[Excerpts from a dataset]

* * * * *

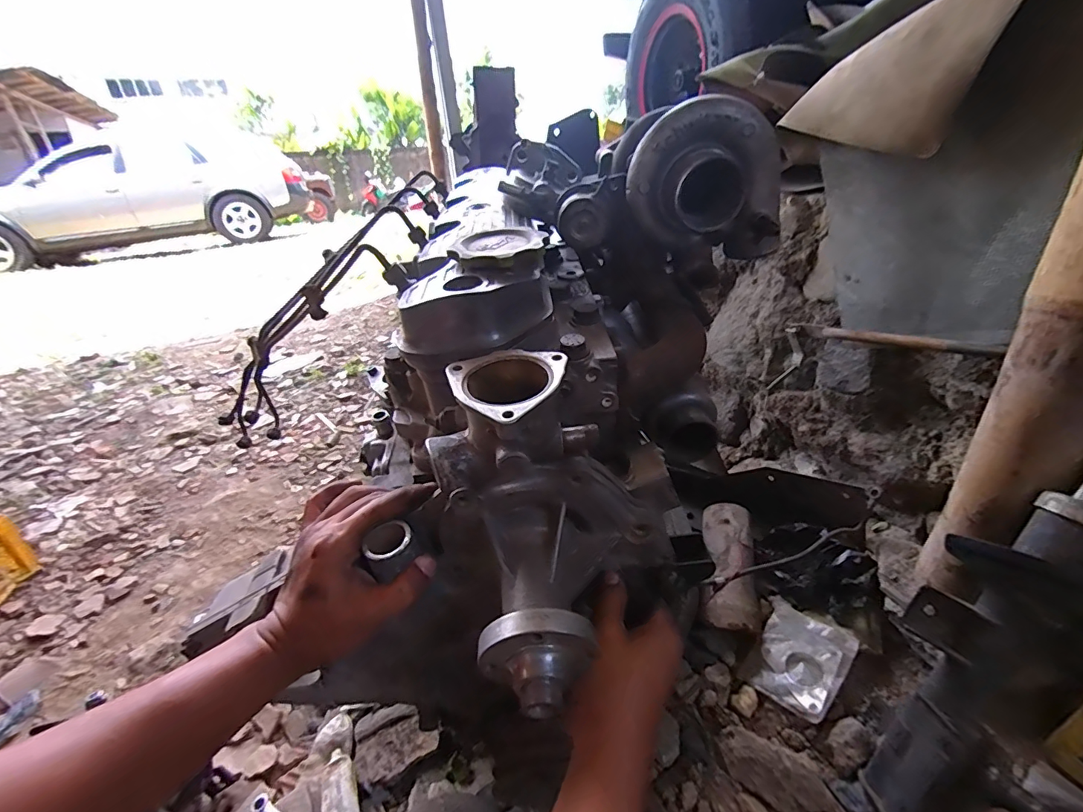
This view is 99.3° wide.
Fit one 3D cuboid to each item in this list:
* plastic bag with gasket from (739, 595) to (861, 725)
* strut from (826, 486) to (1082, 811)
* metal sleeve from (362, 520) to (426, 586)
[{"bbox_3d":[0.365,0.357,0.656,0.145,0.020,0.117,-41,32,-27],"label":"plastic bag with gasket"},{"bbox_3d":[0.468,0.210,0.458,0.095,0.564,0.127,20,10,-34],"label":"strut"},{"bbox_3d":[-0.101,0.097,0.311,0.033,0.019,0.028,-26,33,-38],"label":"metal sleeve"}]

* * * * *

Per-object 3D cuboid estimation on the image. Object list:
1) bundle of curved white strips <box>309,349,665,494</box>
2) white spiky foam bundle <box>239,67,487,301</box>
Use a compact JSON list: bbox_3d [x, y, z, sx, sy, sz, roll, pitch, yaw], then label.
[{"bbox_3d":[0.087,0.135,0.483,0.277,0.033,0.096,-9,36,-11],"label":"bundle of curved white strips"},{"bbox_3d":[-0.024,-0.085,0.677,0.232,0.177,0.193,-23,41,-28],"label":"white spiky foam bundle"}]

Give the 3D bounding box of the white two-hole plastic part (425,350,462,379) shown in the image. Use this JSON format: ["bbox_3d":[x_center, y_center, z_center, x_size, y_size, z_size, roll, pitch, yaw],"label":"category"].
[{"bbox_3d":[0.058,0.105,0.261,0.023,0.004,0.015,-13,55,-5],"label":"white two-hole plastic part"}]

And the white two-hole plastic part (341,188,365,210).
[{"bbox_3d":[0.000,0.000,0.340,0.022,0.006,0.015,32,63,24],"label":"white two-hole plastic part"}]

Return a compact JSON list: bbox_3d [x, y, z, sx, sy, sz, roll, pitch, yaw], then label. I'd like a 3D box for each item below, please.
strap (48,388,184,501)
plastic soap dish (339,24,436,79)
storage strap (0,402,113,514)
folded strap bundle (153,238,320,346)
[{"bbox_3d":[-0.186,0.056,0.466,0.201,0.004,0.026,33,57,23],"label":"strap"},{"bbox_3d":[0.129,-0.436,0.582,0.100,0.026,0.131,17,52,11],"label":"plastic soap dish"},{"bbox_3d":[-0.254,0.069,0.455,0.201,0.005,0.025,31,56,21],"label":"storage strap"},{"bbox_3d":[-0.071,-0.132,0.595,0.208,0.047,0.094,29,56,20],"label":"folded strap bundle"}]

* * * * *

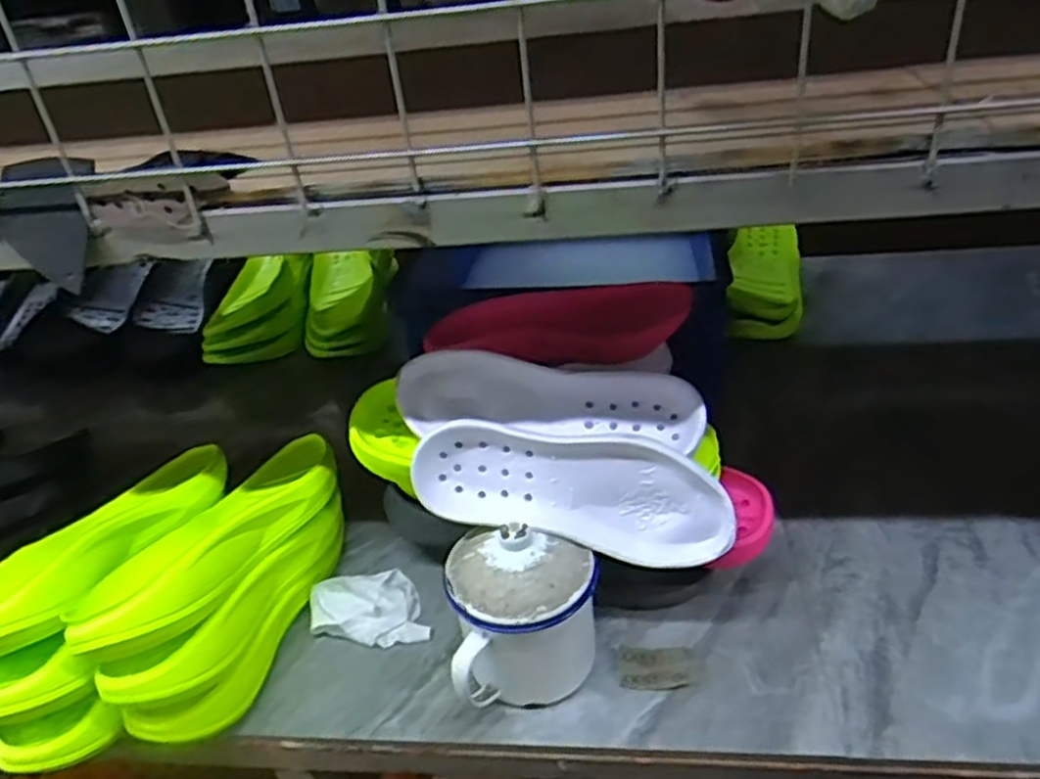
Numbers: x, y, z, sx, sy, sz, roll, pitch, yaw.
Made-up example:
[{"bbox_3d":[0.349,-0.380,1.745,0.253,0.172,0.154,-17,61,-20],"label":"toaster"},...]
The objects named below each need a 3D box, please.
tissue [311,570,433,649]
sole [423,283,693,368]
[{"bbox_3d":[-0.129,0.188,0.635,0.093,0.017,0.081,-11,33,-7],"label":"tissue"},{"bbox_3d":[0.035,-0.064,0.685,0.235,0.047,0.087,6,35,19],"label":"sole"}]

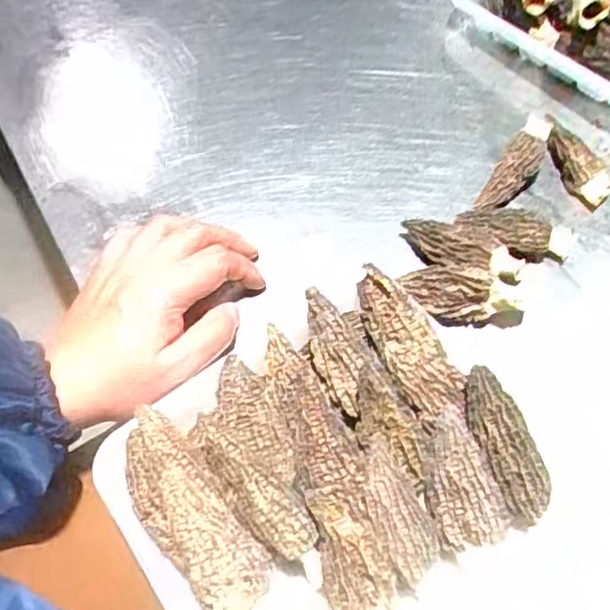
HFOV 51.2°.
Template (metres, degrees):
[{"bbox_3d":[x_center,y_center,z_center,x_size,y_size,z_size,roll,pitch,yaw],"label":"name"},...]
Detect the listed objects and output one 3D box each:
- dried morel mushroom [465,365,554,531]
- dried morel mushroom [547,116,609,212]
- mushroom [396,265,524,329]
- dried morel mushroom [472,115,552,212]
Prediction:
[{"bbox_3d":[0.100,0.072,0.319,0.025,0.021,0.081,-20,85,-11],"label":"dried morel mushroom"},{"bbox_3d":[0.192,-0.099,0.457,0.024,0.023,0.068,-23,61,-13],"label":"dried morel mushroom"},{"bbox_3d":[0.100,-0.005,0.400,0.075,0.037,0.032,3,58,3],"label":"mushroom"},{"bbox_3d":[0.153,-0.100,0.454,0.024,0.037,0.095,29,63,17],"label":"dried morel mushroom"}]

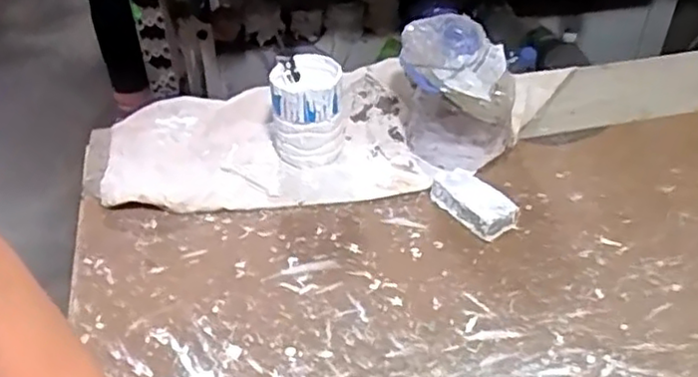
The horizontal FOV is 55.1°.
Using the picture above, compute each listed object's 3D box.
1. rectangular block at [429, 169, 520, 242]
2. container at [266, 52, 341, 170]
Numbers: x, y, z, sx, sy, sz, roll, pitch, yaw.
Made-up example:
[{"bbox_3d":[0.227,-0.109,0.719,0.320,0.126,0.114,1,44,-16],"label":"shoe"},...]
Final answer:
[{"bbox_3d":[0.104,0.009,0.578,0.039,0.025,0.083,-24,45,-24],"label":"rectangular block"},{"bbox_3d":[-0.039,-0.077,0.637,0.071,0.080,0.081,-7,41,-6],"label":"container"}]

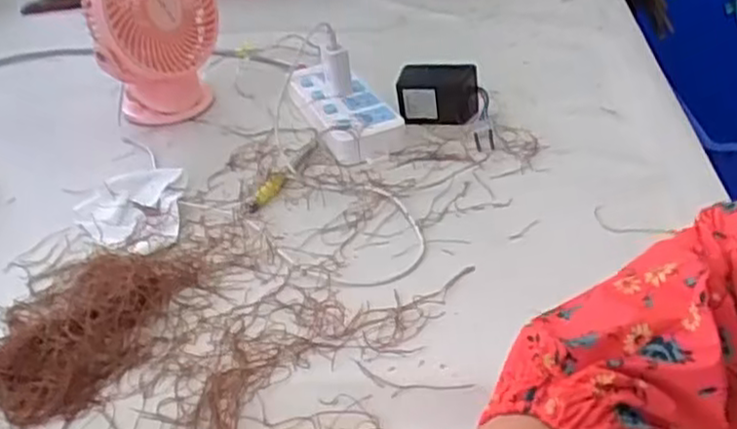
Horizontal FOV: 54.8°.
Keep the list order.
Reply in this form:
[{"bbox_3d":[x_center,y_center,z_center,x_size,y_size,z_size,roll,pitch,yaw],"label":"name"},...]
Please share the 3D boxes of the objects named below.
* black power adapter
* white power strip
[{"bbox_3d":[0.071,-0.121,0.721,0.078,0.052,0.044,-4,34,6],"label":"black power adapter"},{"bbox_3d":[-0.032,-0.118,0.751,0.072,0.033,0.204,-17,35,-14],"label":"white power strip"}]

* * * * *

### Work item
Beginning at the line with "to (861, 725)" and ending at the line with "to (1082, 811)", reproduce each line of the data above exactly, and add no other lines.

### Answer space
* plastic bag with gasket from (739, 595) to (861, 725)
* strut from (826, 486) to (1082, 811)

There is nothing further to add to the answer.